Technological Field
The disclosed technology generally relates to semiconductor wafer bonding, and more particularly to direct bonding by contacting surfaces of the semiconductor wafers.
Description of the Related Technology
Direct bonding on wafer level, commonly referred to as ‘wafer-to-wafer’ bonding, involves the alignment and contacting at room temperature of two semiconductor wafers, e.g., silicon wafers, followed by an annealing step, during which step chemical bonds are formed between the materials on at least a portion of the contacted wafer surfaces.
Wafer-to-wafer bonding technologies fall under two main categories. In a first category, surfaces of both wafers are blanket, or flat unpatterned dielectric bonding layers. The bonding layers can be formed of, e.g., silicon oxide, silicon nitride or a low-k dielectric layer (e.g., silicon-carbon-oxide layer). In a second category, sometimes referred to as hybrid wafer bonding, the surfaces of both wafers are flat and patterned dielectric/metal layers. The main area fraction of the surface of each wafers is covered by the dielectric material, while other areas are metallic, mainly forming contact pads and metal lines. Bonding between dielectric areas takes place by the same mechanism as described above with respect to the first category. Locations where metallic areas overlap can be used to realize electrical contacts between the wafers.
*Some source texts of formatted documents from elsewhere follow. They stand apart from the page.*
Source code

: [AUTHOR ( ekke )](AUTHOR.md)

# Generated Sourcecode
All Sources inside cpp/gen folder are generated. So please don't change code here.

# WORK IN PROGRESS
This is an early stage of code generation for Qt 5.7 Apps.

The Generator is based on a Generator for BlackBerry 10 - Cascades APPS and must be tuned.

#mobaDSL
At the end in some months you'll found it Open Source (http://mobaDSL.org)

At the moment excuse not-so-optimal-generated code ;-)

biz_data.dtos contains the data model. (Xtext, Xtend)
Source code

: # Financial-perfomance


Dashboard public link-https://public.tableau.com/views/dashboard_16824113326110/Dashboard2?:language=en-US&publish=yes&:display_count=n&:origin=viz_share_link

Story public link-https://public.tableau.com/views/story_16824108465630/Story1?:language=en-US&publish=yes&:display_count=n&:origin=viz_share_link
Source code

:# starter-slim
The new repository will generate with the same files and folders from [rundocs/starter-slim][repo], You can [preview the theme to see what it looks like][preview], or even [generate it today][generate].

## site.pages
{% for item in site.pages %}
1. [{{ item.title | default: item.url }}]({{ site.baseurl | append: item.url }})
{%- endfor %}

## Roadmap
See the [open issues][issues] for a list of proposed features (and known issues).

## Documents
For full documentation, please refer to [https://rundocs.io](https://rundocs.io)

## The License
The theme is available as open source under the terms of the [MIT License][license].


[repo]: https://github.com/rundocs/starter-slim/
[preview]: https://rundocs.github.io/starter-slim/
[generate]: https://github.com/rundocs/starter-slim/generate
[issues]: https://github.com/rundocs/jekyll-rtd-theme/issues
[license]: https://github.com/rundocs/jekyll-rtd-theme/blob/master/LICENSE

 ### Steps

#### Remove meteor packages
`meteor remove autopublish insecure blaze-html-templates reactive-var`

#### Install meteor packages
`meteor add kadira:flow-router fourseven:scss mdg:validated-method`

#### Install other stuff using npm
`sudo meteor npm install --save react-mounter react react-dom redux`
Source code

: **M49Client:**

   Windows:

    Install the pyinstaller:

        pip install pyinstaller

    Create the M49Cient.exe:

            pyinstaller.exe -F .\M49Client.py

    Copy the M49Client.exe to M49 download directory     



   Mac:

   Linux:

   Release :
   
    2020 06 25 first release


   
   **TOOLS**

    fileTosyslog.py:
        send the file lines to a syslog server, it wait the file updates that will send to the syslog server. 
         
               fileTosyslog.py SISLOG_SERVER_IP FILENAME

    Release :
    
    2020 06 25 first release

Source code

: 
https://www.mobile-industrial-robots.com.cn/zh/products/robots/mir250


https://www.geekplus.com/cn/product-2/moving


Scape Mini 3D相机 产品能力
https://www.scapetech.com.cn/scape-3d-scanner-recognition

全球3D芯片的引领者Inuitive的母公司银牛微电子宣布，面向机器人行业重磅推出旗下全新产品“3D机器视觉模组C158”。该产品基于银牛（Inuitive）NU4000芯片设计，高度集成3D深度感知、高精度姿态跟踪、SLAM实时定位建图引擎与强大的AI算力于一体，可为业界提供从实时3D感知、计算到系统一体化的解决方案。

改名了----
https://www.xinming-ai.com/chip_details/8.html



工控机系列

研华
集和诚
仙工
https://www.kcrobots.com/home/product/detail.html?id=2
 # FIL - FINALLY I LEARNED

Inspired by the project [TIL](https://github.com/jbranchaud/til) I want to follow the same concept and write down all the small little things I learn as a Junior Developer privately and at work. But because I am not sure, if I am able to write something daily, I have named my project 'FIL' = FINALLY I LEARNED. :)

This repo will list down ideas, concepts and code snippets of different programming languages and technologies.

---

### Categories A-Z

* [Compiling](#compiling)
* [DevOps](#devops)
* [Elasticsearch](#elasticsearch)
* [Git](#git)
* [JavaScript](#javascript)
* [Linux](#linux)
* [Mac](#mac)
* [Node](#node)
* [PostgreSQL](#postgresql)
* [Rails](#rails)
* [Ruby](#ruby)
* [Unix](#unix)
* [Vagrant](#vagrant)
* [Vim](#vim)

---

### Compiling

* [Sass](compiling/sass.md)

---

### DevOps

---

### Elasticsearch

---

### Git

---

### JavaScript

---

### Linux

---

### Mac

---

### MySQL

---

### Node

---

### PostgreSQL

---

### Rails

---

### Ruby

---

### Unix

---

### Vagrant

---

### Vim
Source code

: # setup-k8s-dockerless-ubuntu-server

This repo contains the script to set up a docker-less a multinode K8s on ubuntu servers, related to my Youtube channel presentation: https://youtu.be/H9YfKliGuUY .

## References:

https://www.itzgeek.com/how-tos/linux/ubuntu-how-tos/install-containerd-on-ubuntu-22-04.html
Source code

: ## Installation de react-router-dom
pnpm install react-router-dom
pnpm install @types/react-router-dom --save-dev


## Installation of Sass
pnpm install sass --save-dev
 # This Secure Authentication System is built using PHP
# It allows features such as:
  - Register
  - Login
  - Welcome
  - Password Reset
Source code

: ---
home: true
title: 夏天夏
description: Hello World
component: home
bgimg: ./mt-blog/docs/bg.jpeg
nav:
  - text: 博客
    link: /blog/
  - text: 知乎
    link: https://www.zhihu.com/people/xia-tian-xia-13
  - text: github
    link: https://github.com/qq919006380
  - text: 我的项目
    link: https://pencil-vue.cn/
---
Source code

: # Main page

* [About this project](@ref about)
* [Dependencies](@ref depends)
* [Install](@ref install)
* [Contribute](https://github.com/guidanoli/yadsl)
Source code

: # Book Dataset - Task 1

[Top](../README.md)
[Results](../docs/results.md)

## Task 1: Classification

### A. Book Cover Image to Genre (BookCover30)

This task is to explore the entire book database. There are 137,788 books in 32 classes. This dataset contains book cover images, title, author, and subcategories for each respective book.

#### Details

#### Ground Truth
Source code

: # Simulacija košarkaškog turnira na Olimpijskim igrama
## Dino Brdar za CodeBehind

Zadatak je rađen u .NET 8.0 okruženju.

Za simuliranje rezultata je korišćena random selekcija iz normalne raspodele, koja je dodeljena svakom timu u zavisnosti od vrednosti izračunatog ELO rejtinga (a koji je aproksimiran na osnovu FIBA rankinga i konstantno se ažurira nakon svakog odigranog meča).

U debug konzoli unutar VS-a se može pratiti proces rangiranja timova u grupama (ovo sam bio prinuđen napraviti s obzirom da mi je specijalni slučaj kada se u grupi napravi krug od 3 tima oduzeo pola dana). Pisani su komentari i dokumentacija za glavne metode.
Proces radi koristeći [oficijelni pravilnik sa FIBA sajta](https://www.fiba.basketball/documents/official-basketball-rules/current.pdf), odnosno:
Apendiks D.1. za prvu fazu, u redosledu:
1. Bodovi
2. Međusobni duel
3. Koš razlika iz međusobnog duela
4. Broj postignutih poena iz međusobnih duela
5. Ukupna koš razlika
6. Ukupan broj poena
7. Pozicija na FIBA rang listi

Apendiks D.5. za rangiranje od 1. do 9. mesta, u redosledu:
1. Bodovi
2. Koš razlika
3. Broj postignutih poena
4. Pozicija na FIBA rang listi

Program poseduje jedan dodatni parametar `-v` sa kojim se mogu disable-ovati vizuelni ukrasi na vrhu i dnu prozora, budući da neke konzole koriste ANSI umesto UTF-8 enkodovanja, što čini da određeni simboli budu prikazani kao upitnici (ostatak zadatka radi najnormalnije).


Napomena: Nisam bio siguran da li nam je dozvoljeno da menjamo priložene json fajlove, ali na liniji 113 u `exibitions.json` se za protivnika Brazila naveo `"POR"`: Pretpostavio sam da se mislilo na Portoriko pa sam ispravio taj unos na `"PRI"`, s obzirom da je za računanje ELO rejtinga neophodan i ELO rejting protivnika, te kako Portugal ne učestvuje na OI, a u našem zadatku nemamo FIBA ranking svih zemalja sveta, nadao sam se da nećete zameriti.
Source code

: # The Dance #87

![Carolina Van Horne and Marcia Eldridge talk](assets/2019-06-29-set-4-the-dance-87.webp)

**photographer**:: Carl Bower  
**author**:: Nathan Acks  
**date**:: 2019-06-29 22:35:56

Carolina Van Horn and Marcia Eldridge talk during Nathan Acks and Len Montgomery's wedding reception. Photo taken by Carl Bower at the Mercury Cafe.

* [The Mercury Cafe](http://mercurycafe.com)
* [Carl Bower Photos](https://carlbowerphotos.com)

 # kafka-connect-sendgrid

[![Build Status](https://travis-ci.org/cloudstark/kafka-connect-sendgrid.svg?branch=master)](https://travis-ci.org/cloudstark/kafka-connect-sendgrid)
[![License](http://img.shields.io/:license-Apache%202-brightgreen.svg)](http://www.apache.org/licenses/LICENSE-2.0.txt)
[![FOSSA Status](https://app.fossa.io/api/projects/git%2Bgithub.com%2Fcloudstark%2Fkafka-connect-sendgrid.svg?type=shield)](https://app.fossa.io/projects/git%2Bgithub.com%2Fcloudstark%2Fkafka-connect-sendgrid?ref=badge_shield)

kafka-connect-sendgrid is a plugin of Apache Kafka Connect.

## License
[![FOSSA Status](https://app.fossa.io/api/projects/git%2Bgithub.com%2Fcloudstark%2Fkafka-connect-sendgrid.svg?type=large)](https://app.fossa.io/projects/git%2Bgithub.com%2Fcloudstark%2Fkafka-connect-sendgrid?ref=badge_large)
For both categories, the challenge is to achieve a very flat, low roughness dielectric bonding layer which is beneficial for obtaining void-free bonds with a high bond strength. In some technologies, chemical mechanical polishing (CMP) is applied to reduce the roughness of the dielectric layers. In some technologies, surface treatments are applied, e.g., plasma surface treatment and ultrasonic or other cleaning techniques. Post-bond annealing is generally performed at temperatures higher than 400° C. in order to reach the desired bond strength. In order to reduce the thermal budget of the bonding process, it is desirable to obtain high strength bonds at lower temperatures. This can be particularly important in the field of memory devices, where the substrates have formed or partially formed thereon memory device structures, which can degrade at high temperatures.
For the second category, an additional problem is the diffusion of the metal into the dielectric bonding layer. This is the case for example when silicon oxide bonding is applied to bonding of hybrid wafers that comprise copper line patterns, resulting in direct Cu contact to the oxide surface of the mating wafer. During annealing, the Cu may diffuse in the oxide, resulting in leakage or shorting between interconnect nets. In order to avoid this diffusion, a dielectric bonding layer can be applied that forms a barrier against the Cu-diffusion, such as silicon nitride. However, this makes achieving a high bonding force more difficult and increases the interconnect capacitance due to the higher dielectric constant of the Si nitride versus the Si oxide.
The same problems are confronted in the ‘die to wafer’ bonding processes, wherein a silicon chip is bonded to a carrier wafer by direct bonding. In the latter domain, it has been known to apply Silicon Carbon Nitride (SiCN) as the dielectric bonding layer. Reference is made to US2013/0207268. Like silicon nitride, SiCN is a good Cu diffusion barrier. However, the cited document fails to describe the bonding process in detail and no information is given on applicable annealing temperatures. US2010/0211849 describes SiCN as a ‘bonding aid film’ in a direct wafer-to-wafer bonding process. This process is however open to further improvement in terms of the thermal budget (the post-bonding annealing temperature is 400° C.).